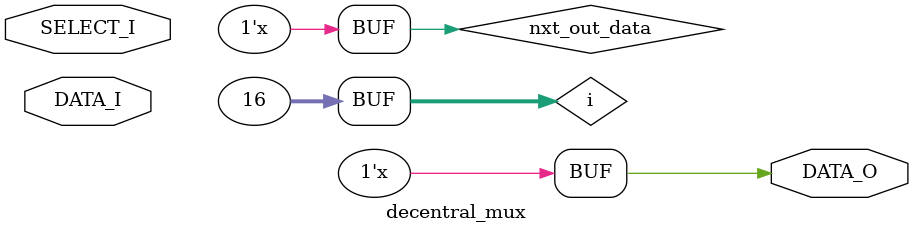
<source format=v>
/* =====================================================================
-- Copyright 2021
-- IMMS GmbH
-- All rights reserved
--
-- ---------------------------------------------------------------------
-- Title: Decoder Basic Blocks
-- ---------------------------------------------------------------------
-- Associated Filename: decentral_mux.v
-- Description: A variety of decoder implementation
-- Assumption: external signals
-- Limitation: clk frequency
-- =====================================================================
*/

`timescale 1ns/1ps

module decentral_mux #(
    parameter DATA_WIDTH = 1,
    parameter ADR_WIDTH = 8,
    parameter NINPUTS = 16
)
(
    //-- Inputs
    input wire [ADR_WIDTH-1:0] SELECT_I,    //-- Selection of column
    input wire [NINPUTS*DATA_WIDTH-1:0] DATA_I,
    //-- Outputs
    output wire [DATA_WIDTH-1:0] DATA_O
);

//-- Internal Register Declaration
reg [DATA_WIDTH-1:0] data_sel [NINPUTS-1:0];
reg [DATA_WIDTH-1:0] nxt_data [NINPUTS-1:0];
reg [DATA_WIDTH-1:0] nxt_out_data;

//-- Internal Pointer
integer i;

always @(*)
begin
    for (i=0; i<NINPUTS; i=i+1)
    begin
        if (i == SELECT_I)
        begin
            data_sel[i] <= {DATA_WIDTH{1'b1}};
        end
        else begin
            data_sel[i] <= {DATA_WIDTH{1'b0}};
        end
    end

    for (i=0; i<NINPUTS; i=i+1)
    begin
        nxt_data[i] <= data_sel[i] & DATA_I[i*DATA_WIDTH +: DATA_WIDTH];
    end

    //-- Default pixel value
    nxt_out_data = {DATA_WIDTH{1'b0}};

    for (i=0; i<NINPUTS; i=i+1)
    begin
        nxt_out_data = nxt_out_data | nxt_data[i];
    end
end

//-- Concurrent Output Assignment
assign DATA_O = nxt_out_data;

endmodule

</source>
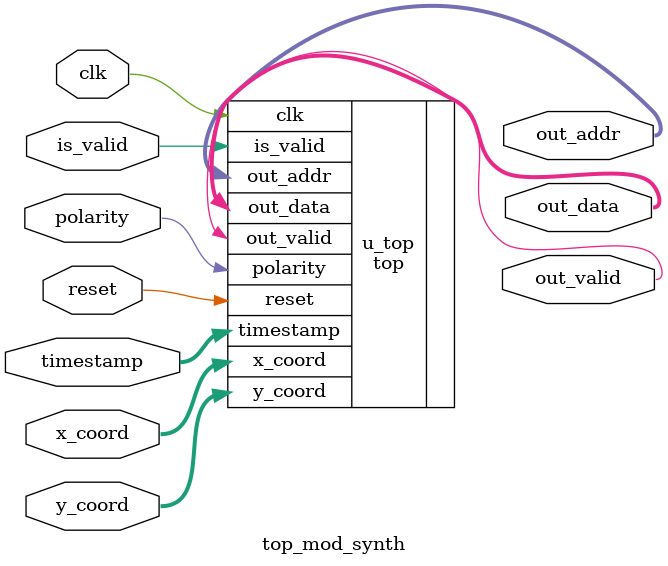
<source format=v>
module top_mod_synth #(
    // Sensor resolution [for this demo - 128x128]
    parameter MAX_X_COORD    = 128,
    parameter MAX_Y_COORD    = 128,

    // Timestamp and coordinate values precision
    parameter INPUT_BIT_TIME = 32,
    parameter INPUT_BIT_X    = 8,
    parameter INPUT_BIT_Y    = 8
)( 
    input                         clk,          // System clock (200MHz)
    input                         reset,        // System reset
    input  [INPUT_BIT_TIME-1: 0]  timestamp,    // Input events timestamp
    input  [INPUT_BIT_X-1 : 0]    x_coord,      // Input events x coordinate
    input  [INPUT_BIT_Y-1 : 0]    y_coord,      // Input events x coordinate
    input                         polarity,     // Input events polarity
    input                         is_valid,     // The is_valid flag for input events

    output [5 : 0]  out_addr,     // Output feature map element address
    output [7 : 0]                out_data,          // Output feature map element data
    output                        out_valid     // The is_valid flag for output feature map
);

    top #(
        .MAX_X_COORD ( MAX_X_COORD ),
        .MAX_Y_COORD ( MAX_Y_COORD )
    ) u_top (
        .clk        ( clk         ),
        .reset      ( reset       ),
        .timestamp  ( timestamp   ),
        .x_coord    ( x_coord     ),
        .y_coord    ( y_coord     ),
        .polarity   ( polarity    ),
        .is_valid   ( is_valid    ),
        .out_addr   ( out_addr    ),
        .out_data   ( out_data    ),
        .out_valid  ( out_valid   )
    );

endmodule

</source>
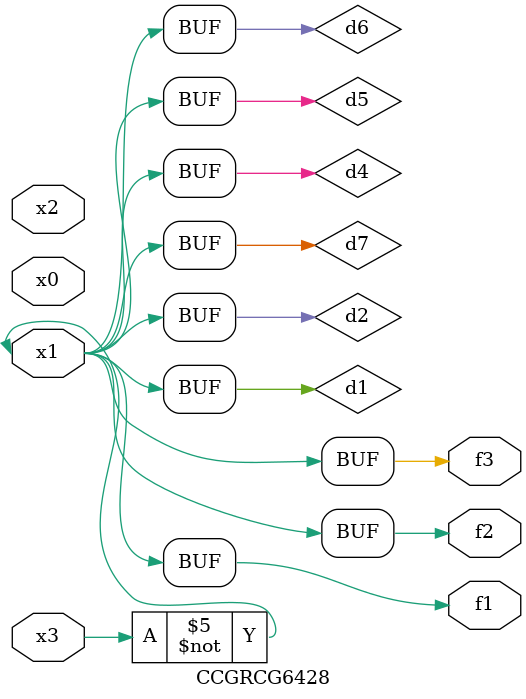
<source format=v>
module CCGRCG6428(
	input x0, x1, x2, x3,
	output f1, f2, f3
);

	wire d1, d2, d3, d4, d5, d6, d7;

	not (d1, x3);
	buf (d2, x1);
	xnor (d3, d1, d2);
	nor (d4, d1);
	buf (d5, d1, d2);
	buf (d6, d4, d5);
	nand (d7, d4);
	assign f1 = d6;
	assign f2 = d7;
	assign f3 = d6;
endmodule

</source>
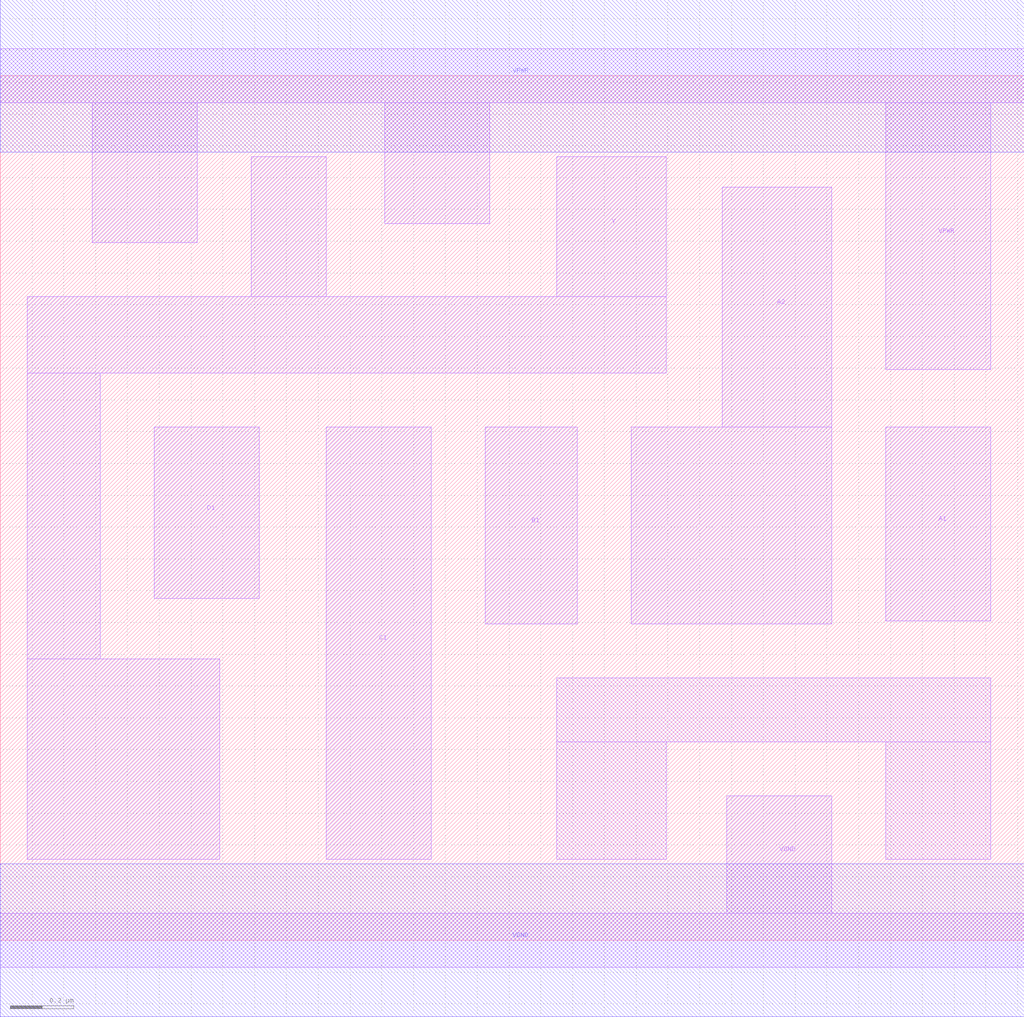
<source format=lef>
# Copyright 2020 The SkyWater PDK Authors
#
# Licensed under the Apache License, Version 2.0 (the "License");
# you may not use this file except in compliance with the License.
# You may obtain a copy of the License at
#
#     https://www.apache.org/licenses/LICENSE-2.0
#
# Unless required by applicable law or agreed to in writing, software
# distributed under the License is distributed on an "AS IS" BASIS,
# WITHOUT WARRANTIES OR CONDITIONS OF ANY KIND, either express or implied.
# See the License for the specific language governing permissions and
# limitations under the License.
#
# SPDX-License-Identifier: Apache-2.0

VERSION 5.5 ;
NAMESCASESENSITIVE ON ;
BUSBITCHARS "[]" ;
DIVIDERCHAR "/" ;
MACRO sky130_fd_sc_hd__o2111ai_1
  CLASS CORE ;
  SOURCE USER ;
  ORIGIN  0.000000  0.000000 ;
  SIZE  3.220000 BY  2.720000 ;
  SYMMETRY X Y R90 ;
  SITE unithd ;
  PIN A1
    ANTENNAGATEAREA  0.247500 ;
    DIRECTION INPUT ;
    USE SIGNAL ;
    PORT
      LAYER li1 ;
        RECT 2.785000 1.005000 3.115000 1.615000 ;
    END
  END A1
  PIN A2
    ANTENNAGATEAREA  0.247500 ;
    DIRECTION INPUT ;
    USE SIGNAL ;
    PORT
      LAYER li1 ;
        RECT 1.985000 0.995000 2.615000 1.615000 ;
        RECT 2.270000 1.615000 2.615000 2.370000 ;
    END
  END A2
  PIN B1
    ANTENNAGATEAREA  0.247500 ;
    DIRECTION INPUT ;
    USE SIGNAL ;
    PORT
      LAYER li1 ;
        RECT 1.525000 0.995000 1.815000 1.615000 ;
    END
  END B1
  PIN C1
    ANTENNAGATEAREA  0.247500 ;
    DIRECTION INPUT ;
    USE SIGNAL ;
    PORT
      LAYER li1 ;
        RECT 1.025000 0.255000 1.355000 1.615000 ;
    END
  END C1
  PIN D1
    ANTENNAGATEAREA  0.247500 ;
    DIRECTION INPUT ;
    USE SIGNAL ;
    PORT
      LAYER li1 ;
        RECT 0.485000 1.075000 0.815000 1.615000 ;
    END
  END D1
  PIN Y
    ANTENNADIFFAREA  0.857250 ;
    DIRECTION OUTPUT ;
    USE SIGNAL ;
    PORT
      LAYER li1 ;
        RECT 0.085000 0.255000 0.690000 0.885000 ;
        RECT 0.085000 0.885000 0.315000 1.785000 ;
        RECT 0.085000 1.785000 2.095000 2.025000 ;
        RECT 0.790000 2.025000 1.025000 2.465000 ;
        RECT 1.750000 2.025000 2.095000 2.465000 ;
    END
  END Y
  PIN VGND
    DIRECTION INOUT ;
    SHAPE ABUTMENT ;
    USE GROUND ;
    PORT
      LAYER li1 ;
        RECT 0.000000 -0.085000 3.220000 0.085000 ;
        RECT 2.285000  0.085000 2.615000 0.455000 ;
    END
    PORT
      LAYER met1 ;
        RECT 0.000000 -0.240000 3.220000 0.240000 ;
    END
  END VGND
  PIN VPWR
    DIRECTION INOUT ;
    SHAPE ABUTMENT ;
    USE POWER ;
    PORT
      LAYER li1 ;
        RECT 0.000000 2.635000 3.220000 2.805000 ;
        RECT 0.290000 2.195000 0.620000 2.635000 ;
        RECT 1.210000 2.255000 1.540000 2.635000 ;
        RECT 2.785000 1.795000 3.115000 2.635000 ;
    END
    PORT
      LAYER met1 ;
        RECT 0.000000 2.480000 3.220000 2.960000 ;
    END
  END VPWR
  OBS
    LAYER li1 ;
      RECT 1.750000 0.255000 2.095000 0.625000 ;
      RECT 1.750000 0.625000 3.115000 0.825000 ;
      RECT 2.785000 0.255000 3.115000 0.625000 ;
  END
END sky130_fd_sc_hd__o2111ai_1

</source>
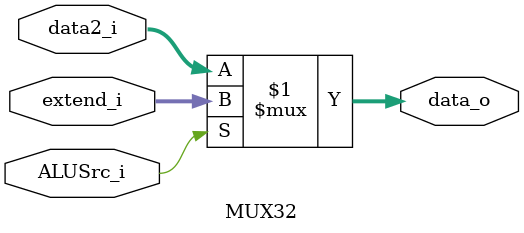
<source format=v>
module MUX32
(
		data2_i,
		extend_i,
		ALUSrc_i,
		data_o
);

input [31:0] data2_i, extend_i;
input ALUSrc_i;
output [31:0] data_o;

assign data_o = ALUSrc_i ? extend_i : data2_i;

endmodule

</source>
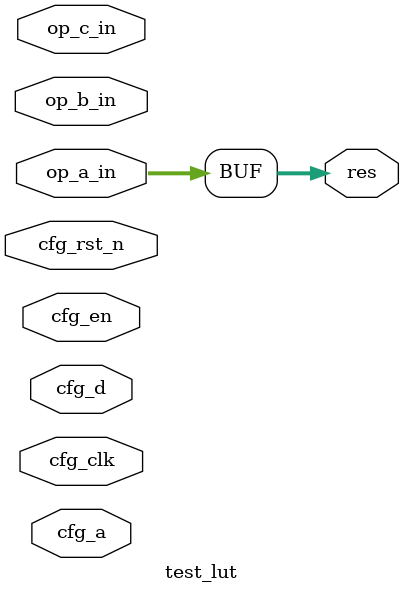
<source format=sv>

module  test_lut  #(
  parameter DataWidth = 16
) (
  input                  cfg_clk,
  input                  cfg_rst_n,
  input  [31:0]          cfg_d,
  input  [7:0]           cfg_a,
  input                  cfg_en,

  input  [DataWidth-1:0] op_a_in,
  input  [DataWidth-1:0] op_b_in,

  input               op_c_in,

  output logic [DataWidth-1:0] res
);

   assign res = op_a_in;
// genvar ggg;
// generate
//   for (ggg = 0; ggg < DataWidth; ggg = ggg +1) begin : GEN_LUT

//     logic [7:0] lut;

//     always_ff @(posedge cfg_clk or negedge cfg_rst_n) begin
//       if(~cfg_rst_n) begin
//         lut   <= 8'h0;
//       end else if(cfg_en && (cfg_a == $unsigned(ggg/4)) ) begin
//         lut   <= cfg_d[7: 0];
//       end
//     end

//     assign res[ggg] = lut[{op_c_in, op_b_in[ggg], op_a_in[ggg]}];
//   end
// endgenerate


// logic [31:0] nc_cfg_d;
// assign nc_cfg_d = cfg_d;

endmodule





</source>
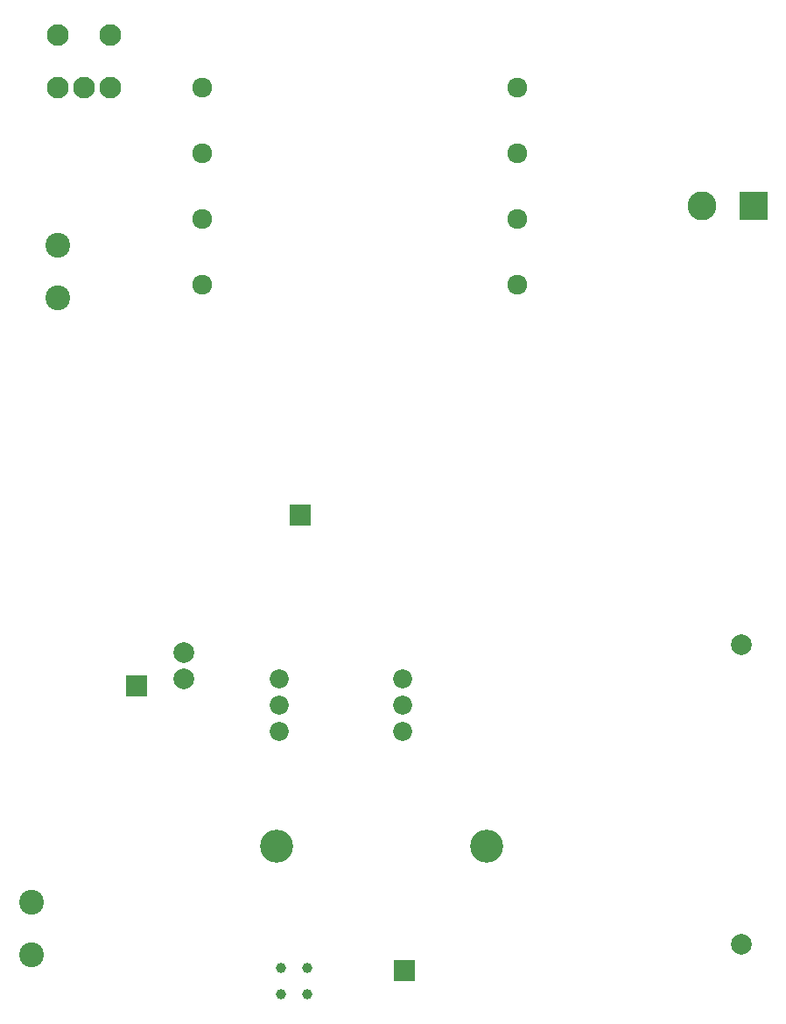
<source format=gbs>
G04 #@! TF.FileFunction,Soldermask,Bot*
%FSLAX46Y46*%
G04 Gerber Fmt 4.6, Leading zero omitted, Abs format (unit mm)*
G04 Created by KiCad (PCBNEW 4.0.7) date 04/11/19 03:01:07*
%MOMM*%
%LPD*%
G01*
G04 APERTURE LIST*
%ADD10C,0.100000*%
%ADD11C,2.000000*%
%ADD12R,2.800000X2.800000*%
%ADD13C,2.800000*%
%ADD14C,1.000000*%
%ADD15C,2.400000*%
%ADD16C,3.200000*%
%ADD17O,3.200000X3.200000*%
%ADD18C,1.840000*%
%ADD19C,2.100000*%
%ADD20C,1.924000*%
%ADD21R,2.100000X2.100000*%
G04 APERTURE END LIST*
D10*
D11*
X118237000Y-85598000D03*
X118237000Y-114548000D03*
D12*
X119380000Y-43180000D03*
D13*
X114380000Y-43180000D03*
D11*
X64262000Y-86360000D03*
X64262000Y-88860000D03*
D14*
X73660000Y-119380000D03*
X76200000Y-119380000D03*
X76200000Y-116840000D03*
X73660000Y-116840000D03*
D15*
X52070000Y-46990000D03*
X52070000Y-52070000D03*
D16*
X73279000Y-105029000D03*
D17*
X93599000Y-105029000D03*
D18*
X85471000Y-88900000D03*
X85471000Y-91440000D03*
X85471000Y-93980000D03*
X73533000Y-88900000D03*
X73533000Y-91440000D03*
X73533000Y-93980000D03*
D19*
X52070000Y-26670000D03*
X57150000Y-26670000D03*
X52070000Y-31750000D03*
X54610000Y-31750000D03*
X57150000Y-31750000D03*
D20*
X66040000Y-31750000D03*
X66040000Y-38100000D03*
X66040000Y-44450000D03*
X66040000Y-50800000D03*
X96520000Y-31750000D03*
X96520000Y-38100000D03*
X96520000Y-44450000D03*
X96520000Y-50800000D03*
D15*
X49530000Y-110490000D03*
X49530000Y-115570000D03*
D21*
X75565000Y-73025000D03*
X59690000Y-89535000D03*
X85598000Y-117094000D03*
M02*

</source>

**Aim of the exercise**
All lines of the records containing "under" should be shown.

**Finished exercise**
# Licensed under the Apache License, Version 2.0 (the "License");
# distributed under the License is distributed on an "AS IS" BASIS,
# limitations under the License.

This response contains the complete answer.